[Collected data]
#####
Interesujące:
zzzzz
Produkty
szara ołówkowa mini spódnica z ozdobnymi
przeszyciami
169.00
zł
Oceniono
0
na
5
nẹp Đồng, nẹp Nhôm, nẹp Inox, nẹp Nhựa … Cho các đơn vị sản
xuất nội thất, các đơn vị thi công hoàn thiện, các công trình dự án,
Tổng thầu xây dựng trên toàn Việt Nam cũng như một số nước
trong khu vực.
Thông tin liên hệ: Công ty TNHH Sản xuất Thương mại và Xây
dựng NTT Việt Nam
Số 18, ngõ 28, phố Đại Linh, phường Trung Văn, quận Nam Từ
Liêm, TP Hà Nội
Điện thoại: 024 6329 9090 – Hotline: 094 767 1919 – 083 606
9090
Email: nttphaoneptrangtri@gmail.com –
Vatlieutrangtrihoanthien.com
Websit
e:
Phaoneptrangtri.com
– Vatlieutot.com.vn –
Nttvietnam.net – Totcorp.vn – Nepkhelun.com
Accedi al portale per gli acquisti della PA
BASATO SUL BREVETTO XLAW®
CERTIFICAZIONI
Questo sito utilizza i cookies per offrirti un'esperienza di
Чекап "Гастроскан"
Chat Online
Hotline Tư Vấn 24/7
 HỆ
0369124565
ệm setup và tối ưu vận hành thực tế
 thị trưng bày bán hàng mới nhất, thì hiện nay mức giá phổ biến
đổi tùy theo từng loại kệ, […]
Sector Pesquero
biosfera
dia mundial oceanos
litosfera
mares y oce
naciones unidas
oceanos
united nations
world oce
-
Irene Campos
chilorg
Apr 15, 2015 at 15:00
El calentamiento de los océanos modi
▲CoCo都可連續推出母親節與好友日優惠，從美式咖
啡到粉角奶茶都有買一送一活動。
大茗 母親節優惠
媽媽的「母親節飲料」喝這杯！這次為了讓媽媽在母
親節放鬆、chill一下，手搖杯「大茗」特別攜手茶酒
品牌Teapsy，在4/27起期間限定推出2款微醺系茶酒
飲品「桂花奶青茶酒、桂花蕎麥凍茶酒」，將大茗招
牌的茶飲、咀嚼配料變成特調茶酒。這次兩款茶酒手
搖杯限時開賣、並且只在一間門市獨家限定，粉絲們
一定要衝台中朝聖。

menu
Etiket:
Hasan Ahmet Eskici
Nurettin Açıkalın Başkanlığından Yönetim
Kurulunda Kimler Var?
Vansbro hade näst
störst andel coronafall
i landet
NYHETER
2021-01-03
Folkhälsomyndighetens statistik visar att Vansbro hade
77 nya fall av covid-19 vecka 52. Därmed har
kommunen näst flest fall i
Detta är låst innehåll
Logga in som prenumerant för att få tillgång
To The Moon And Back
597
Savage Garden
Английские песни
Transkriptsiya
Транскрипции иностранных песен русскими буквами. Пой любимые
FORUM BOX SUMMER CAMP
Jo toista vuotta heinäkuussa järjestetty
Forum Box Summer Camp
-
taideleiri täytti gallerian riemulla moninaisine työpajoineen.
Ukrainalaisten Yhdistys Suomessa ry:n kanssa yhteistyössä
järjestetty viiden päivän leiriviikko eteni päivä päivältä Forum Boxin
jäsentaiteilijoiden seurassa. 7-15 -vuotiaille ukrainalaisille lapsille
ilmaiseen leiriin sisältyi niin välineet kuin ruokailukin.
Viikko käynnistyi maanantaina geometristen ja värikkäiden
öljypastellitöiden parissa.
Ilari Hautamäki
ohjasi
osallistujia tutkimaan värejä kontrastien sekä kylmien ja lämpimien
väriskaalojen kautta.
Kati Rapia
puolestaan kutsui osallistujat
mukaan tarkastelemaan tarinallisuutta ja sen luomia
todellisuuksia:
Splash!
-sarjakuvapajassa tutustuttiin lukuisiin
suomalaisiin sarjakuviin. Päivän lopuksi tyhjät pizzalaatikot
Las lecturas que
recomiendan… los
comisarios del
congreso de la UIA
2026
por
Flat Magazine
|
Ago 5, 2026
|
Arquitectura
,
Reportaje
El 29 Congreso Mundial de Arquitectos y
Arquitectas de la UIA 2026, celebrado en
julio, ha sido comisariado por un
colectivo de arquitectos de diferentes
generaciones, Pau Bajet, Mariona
#####
▶ **WORK ORDER**: Every word in the records must appear in your copy exactly as it does above.

▶ **SOLUTION TO THIS PROBLEM**:
Interesujące:
zzzzz
Produkty
szara ołówkowa mini spódnica z ozdobnymi
przeszyciami
169.00
zł
Oceniono
0
na
5
nẹp Đồng, nẹp Nhôm, nẹp Inox, nẹp Nhựa … Cho các đơn vị sản
xuất nội thất, các đơn vị thi công hoàn thiện, các công trình dự án,
Tổng thầu xây dựng trên toàn Việt Nam cũng như một số nước
trong khu vực.
Thông tin liên hệ: Công ty TNHH Sản xuất Thương mại và Xây
dựng NTT Việt Nam
Số 18, ngõ 28, phố Đại Linh, phường Trung Văn, quận Nam Từ
Liêm, TP Hà Nội
Điện thoại: 024 6329 9090 – Hotline: 094 767 1919 – 083 606
9090
Email: nttphaoneptrangtri@gmail.com –
Vatlieutrangtrihoanthien.com
Websit
e:
Phaoneptrangtri.com
– Vatlieutot.com.vn –
Nttvietnam.net – Totcorp.vn – Nepkhelun.com
Accedi al portale per gli acquisti della PA
BASATO SUL BREVETTO XLAW®
CERTIFICAZIONI
Questo sito utilizza i cookies per offrirti un'esperienza di
Чекап "Гастроскан"
Chat Online
Hotline Tư Vấn 24/7
 HỆ
0369124565
ệm setup và tối ưu vận hành thực tế
 thị trưng bày bán hàng mới nhất, thì hiện nay mức giá phổ biến
đổi tùy theo từng loại kệ, […]
Sector Pesquero
biosfera
dia mundial oceanos
litosfera
mares y oce
naciones unidas
oceanos
united nations
world oce
-
Irene Campos
chilorg
Apr 15, 2015 at 15:00
El calentamiento de los océanos modi
▲CoCo都可連續推出母親節與好友日優惠，從美式咖
啡到粉角奶茶都有買一送一活動。
大茗 母親節優惠
媽媽的「母親節飲料」喝這杯！這次為了讓媽媽在母
親節放鬆、chill一下，手搖杯「大茗」特別攜手茶酒
品牌Teapsy，在4/27起期間限定推出2款微醺系茶酒
飲品「桂花奶青茶酒、桂花蕎麥凍茶酒」，將大茗招
牌的茶飲、咀嚼配料變成特調茶酒。這次兩款茶酒手
搖杯限時開賣、並且只在一間門市獨家限定，粉絲們
一定要衝台中朝聖。

menu
Etiket:
Hasan Ahmet Eskici
Nurettin Açıkalın Başkanlığından Yönetim
Kurulunda Kimler Var?
Vansbro hade näst
störst andel coronafall
i landet
NYHETER
2021-01-03
Folkhälsomyndighetens statistik visar att Vansbro hade
77 nya fall av covid-19 vecka 52. Därmed har
kommunen näst flest fall i
Detta är låst innehåll
Logga in som prenumerant för att få tillgång
To The Moon And Back
597
Savage Garden
Английские песни
Transkriptsiya
Транскрипции иностранных песен русскими буквами. Пой любимые
FORUM BOX SUMMER CAMP
Jo toista vuotta heinäkuussa järjestetty
Forum Box Summer Camp
-
taideleiri täytti gallerian riemulla moninaisine työpajoineen.
Ukrainalaisten Yhdistys Suomessa ry:n kanssa yhteistyössä
järjestetty viiden päivän leiriviikko eteni päivä päivältä Forum Boxin
jäsentaiteilijoiden seurassa. 7-15 -vuotiaille ukrainalaisille lapsille
ilmaiseen leiriin sisältyi niin välineet kuin ruokailukin.
Viikko käynnistyi maanantaina geometristen ja värikkäiden
öljypastellitöiden parissa.
Ilari Hautamäki
ohjasi
osallistujia tutkimaan värejä kontrastien sekä kylmien ja lämpimien
väriskaalojen kautta.
Kati Rapia
puolestaan kutsui osallistujat
mukaan tarkastelemaan tarinallisuutta ja sen luomia
todellisuuksia:
Splash!
-sarjakuvapajassa tutustuttiin lukuisiin
suomalaisiin sarjakuviin. Päivän lopuksi tyhjät pizzalaatikot
Las lecturas que
recomiendan… los
comisarios del
congreso de la UIA
2026
por
Flat Magazine
|
Ago 5, 2026
|
Arquitectura
,
Reportaje
El 29 Congreso Mundial de Arquitectos y
Arquitectas de la UIA 2026, celebrado en
julio, ha sido comisariado por un
colectivo de arquitectos de diferentes
generaciones, Pau Bajet, Mariona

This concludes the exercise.